What a Difference a Chair Makes
Name a great thinker. Go ahead name someone. Anyone. Here I’ll drop a few: Galileo. Martin Luther King. Freud. Now what do they all have in common? This: I bet they were comfortable when they were coming with their great ideas.
Think about it. Galileo had to have a comfortable seat to think in to come up with all of his theories and whatnot. Let’s go back even further to Socrates, that dude probably didn’t have a comfortable seat to sit on, but I bet he had on some comfortable shoes. Most likely they were sandals. It’s good to crack the toe knuckles from time to time when trying to get the best ideas out.

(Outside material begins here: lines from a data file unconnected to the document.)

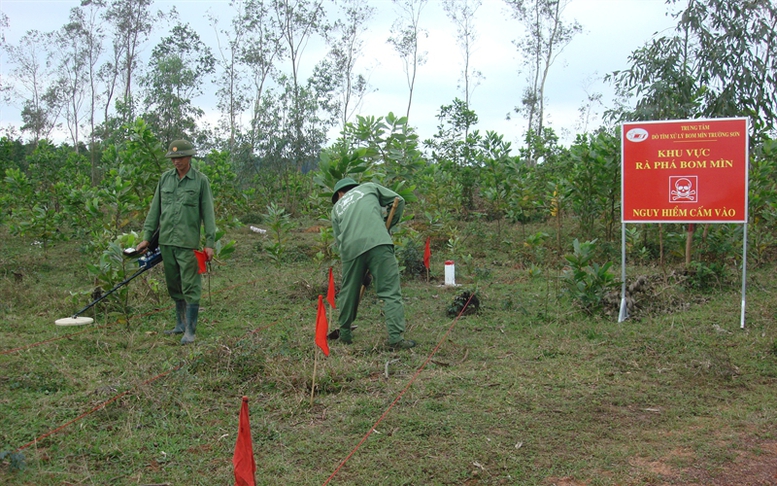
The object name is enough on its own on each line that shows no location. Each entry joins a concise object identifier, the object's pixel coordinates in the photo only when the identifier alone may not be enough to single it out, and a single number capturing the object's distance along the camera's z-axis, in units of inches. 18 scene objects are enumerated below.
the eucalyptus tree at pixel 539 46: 1042.1
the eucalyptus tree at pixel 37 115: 1369.3
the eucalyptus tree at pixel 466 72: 1129.2
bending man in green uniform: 206.8
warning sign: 230.7
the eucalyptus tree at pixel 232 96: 934.4
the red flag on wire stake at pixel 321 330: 153.8
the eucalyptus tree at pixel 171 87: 655.1
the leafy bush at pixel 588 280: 246.4
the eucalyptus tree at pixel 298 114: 701.3
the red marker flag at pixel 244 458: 93.1
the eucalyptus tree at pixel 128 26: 1026.7
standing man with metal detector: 220.4
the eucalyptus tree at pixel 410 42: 1101.1
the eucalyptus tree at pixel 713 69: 305.6
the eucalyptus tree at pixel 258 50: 872.3
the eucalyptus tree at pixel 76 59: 1143.0
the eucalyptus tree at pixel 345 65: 944.3
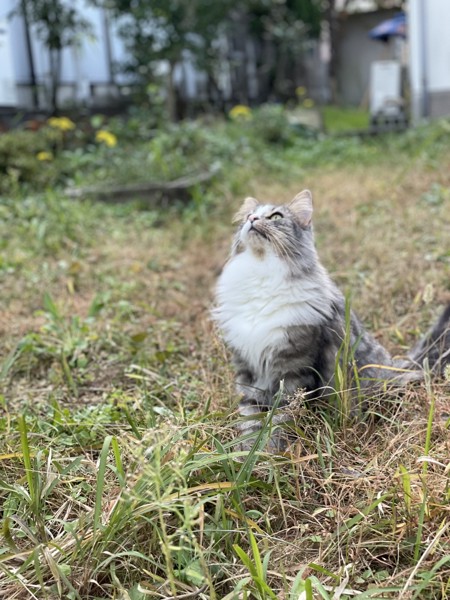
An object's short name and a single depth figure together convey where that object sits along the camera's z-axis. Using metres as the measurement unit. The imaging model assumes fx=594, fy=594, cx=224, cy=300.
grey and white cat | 2.10
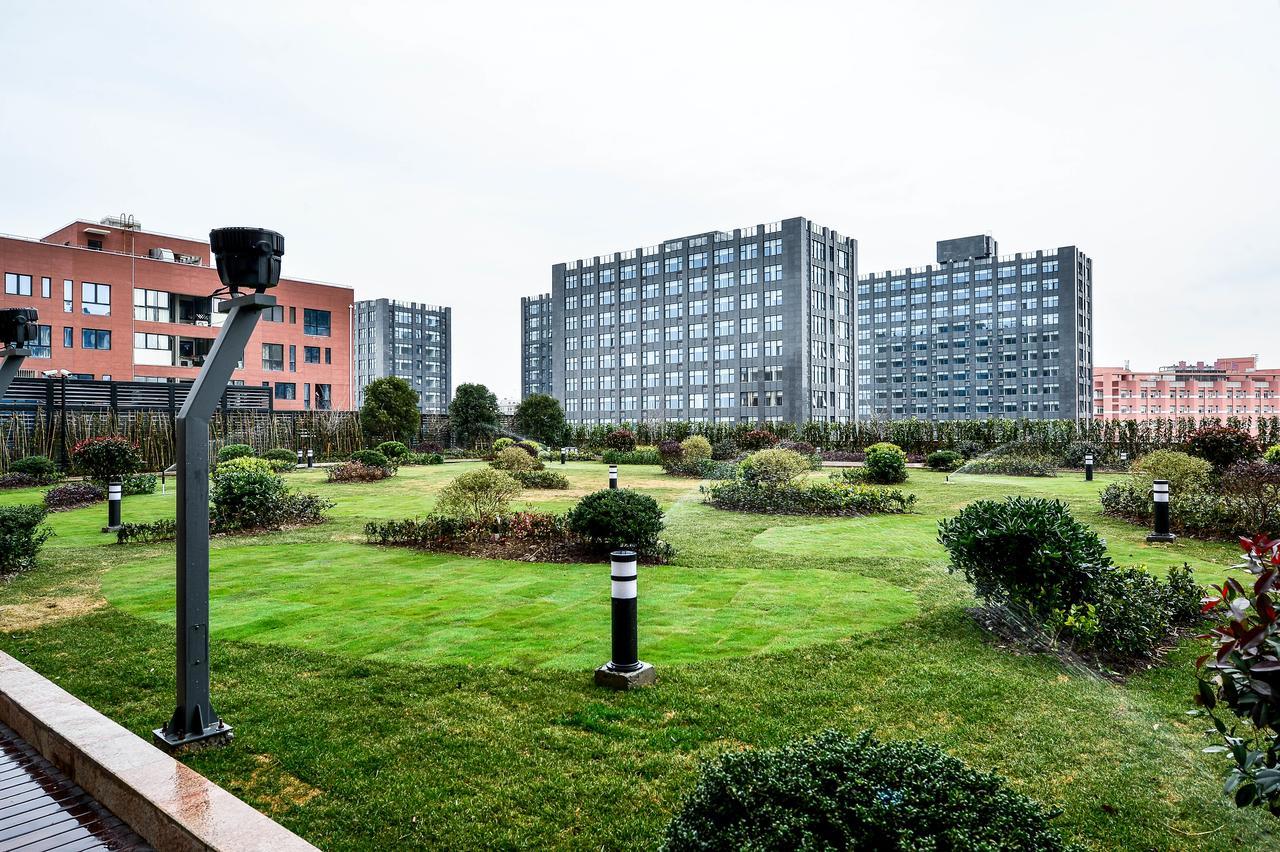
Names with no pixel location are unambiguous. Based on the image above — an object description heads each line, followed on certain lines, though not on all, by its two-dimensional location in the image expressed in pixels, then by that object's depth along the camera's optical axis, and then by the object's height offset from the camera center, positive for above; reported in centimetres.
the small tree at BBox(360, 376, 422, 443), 3794 +78
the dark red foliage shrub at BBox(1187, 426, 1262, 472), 1858 -77
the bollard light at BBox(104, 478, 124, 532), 1334 -145
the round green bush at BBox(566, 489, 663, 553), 1020 -140
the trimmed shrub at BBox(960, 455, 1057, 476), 2682 -181
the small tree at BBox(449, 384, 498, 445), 4522 +75
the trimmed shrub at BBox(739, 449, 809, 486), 1725 -112
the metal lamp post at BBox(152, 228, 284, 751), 421 -24
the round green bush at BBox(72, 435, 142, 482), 1941 -79
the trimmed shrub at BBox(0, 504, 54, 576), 951 -147
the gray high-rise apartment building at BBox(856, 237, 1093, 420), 11219 +1435
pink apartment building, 14050 +478
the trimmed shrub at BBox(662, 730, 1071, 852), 205 -117
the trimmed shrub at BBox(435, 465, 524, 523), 1211 -120
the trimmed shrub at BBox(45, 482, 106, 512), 1752 -173
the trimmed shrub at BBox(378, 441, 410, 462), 3373 -114
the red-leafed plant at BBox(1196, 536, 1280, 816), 157 -59
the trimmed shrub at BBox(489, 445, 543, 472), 2413 -126
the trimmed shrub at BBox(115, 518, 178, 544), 1227 -183
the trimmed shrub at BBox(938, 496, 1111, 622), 608 -117
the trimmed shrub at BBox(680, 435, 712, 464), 2853 -106
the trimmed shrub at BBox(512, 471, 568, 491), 2259 -180
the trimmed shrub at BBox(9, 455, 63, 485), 2306 -126
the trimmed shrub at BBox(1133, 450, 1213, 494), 1451 -113
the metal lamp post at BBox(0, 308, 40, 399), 767 +100
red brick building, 4269 +750
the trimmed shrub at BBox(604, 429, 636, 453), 3694 -90
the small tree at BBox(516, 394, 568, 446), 4778 +21
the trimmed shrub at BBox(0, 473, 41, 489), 2177 -160
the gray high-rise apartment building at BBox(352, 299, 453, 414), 14775 +1680
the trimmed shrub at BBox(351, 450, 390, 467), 2822 -131
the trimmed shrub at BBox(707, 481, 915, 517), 1598 -178
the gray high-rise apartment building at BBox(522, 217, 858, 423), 9106 +1317
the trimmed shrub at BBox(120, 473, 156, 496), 2014 -163
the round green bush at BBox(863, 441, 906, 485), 2186 -138
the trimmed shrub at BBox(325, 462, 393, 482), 2481 -166
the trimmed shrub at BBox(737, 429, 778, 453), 3128 -84
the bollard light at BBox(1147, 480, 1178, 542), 1162 -144
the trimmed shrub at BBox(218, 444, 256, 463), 2633 -91
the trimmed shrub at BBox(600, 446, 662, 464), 3469 -167
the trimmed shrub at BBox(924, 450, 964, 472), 2861 -164
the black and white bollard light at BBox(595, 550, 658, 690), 523 -149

Now you know Dr. King had a comfortable seat in his office. I’ve seen the pictures. Like that black and white photo where he is sitting pensively lost in thought. The impression I get from the picture is that it is early in the morning and Doc King is contemplating on the next level of the struggle. Either that, or he just had grits and bacon for breakfast and the photographer snapped the photo while he was quietly listening for the bathroom to be available.
Now why am I going on and on about chairs?

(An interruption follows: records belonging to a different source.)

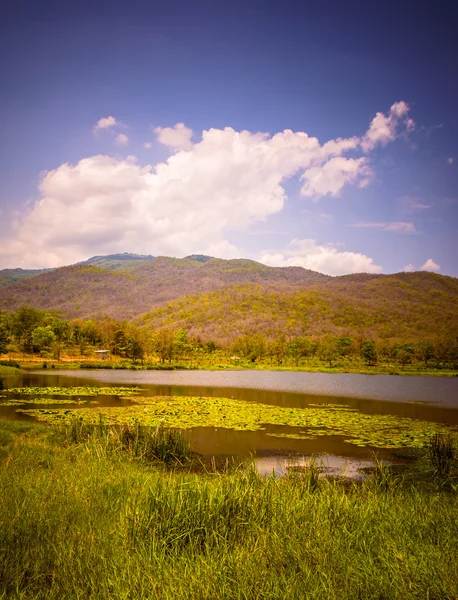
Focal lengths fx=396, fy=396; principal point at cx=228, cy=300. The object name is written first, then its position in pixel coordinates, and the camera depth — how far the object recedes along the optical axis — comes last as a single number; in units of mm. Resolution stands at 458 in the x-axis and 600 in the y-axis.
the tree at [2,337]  50475
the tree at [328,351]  94462
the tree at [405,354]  88806
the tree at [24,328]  72438
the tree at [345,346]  97812
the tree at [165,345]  82500
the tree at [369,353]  87575
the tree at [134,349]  79750
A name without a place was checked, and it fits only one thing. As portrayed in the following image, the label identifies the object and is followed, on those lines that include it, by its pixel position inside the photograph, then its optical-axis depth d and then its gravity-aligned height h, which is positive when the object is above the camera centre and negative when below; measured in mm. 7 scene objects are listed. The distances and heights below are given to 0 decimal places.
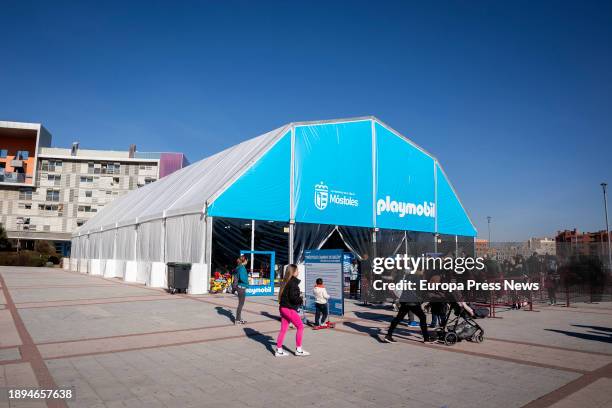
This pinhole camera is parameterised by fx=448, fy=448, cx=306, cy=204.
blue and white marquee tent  21234 +2804
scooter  11164 -1762
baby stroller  9336 -1563
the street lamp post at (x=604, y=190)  35716 +5635
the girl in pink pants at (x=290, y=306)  8086 -937
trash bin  19188 -940
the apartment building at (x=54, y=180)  63250 +10815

Well, I just moved to Columbia, South Carolina and even though I packed up damn near everything I own – I sold my couches and chairs – thus I have had nothing to sit on. I haven’t been able to write because I’ve had nothing to write on. Sitting on the floor sucks. How did the Indians and all them other people do it? My back and neck HURT when I sit on the floor. Not to mention my ass as well.

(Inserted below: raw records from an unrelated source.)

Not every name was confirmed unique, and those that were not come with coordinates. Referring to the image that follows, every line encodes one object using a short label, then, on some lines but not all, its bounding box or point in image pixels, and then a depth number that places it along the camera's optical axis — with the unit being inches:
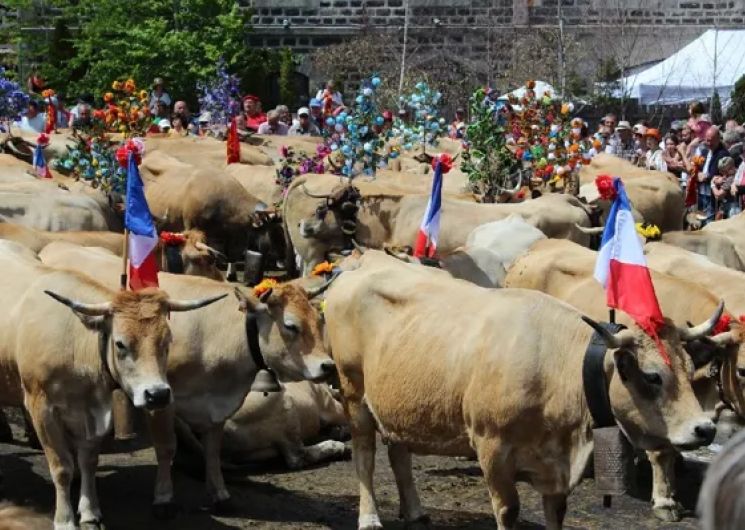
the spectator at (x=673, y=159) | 792.9
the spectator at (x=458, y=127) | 868.0
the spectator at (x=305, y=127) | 961.5
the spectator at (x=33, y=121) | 895.1
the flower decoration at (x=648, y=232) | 508.1
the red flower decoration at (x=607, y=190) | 306.0
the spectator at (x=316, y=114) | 966.4
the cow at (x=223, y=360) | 346.9
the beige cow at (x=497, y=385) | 267.1
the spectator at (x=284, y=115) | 1010.1
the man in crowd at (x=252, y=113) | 998.4
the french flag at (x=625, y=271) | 275.3
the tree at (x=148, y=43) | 1273.4
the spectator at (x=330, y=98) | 931.8
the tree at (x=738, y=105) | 1095.0
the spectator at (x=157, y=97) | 1023.0
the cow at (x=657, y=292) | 347.3
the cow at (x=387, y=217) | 537.6
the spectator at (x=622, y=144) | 873.5
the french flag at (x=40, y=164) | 691.8
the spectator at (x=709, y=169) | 688.4
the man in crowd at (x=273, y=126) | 968.3
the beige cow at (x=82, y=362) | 316.8
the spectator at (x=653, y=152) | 807.7
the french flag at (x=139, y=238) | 353.4
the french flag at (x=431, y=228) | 460.1
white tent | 1143.6
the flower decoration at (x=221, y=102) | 962.7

So one day I went to Office Max and what did I see? Chairs. Big comfortable chairs. They ranged in price from 39 bucks to 169 bucks. I tested them all out. I now appreciate the phrase “You get what you pay for”. I spent 79 bucks on my big brown comfortable chair. My new boss gave me a desk. I’m living in a 3-bedroom townhouse – of which one bedroom is now my office. This is all I need to start to write the classics.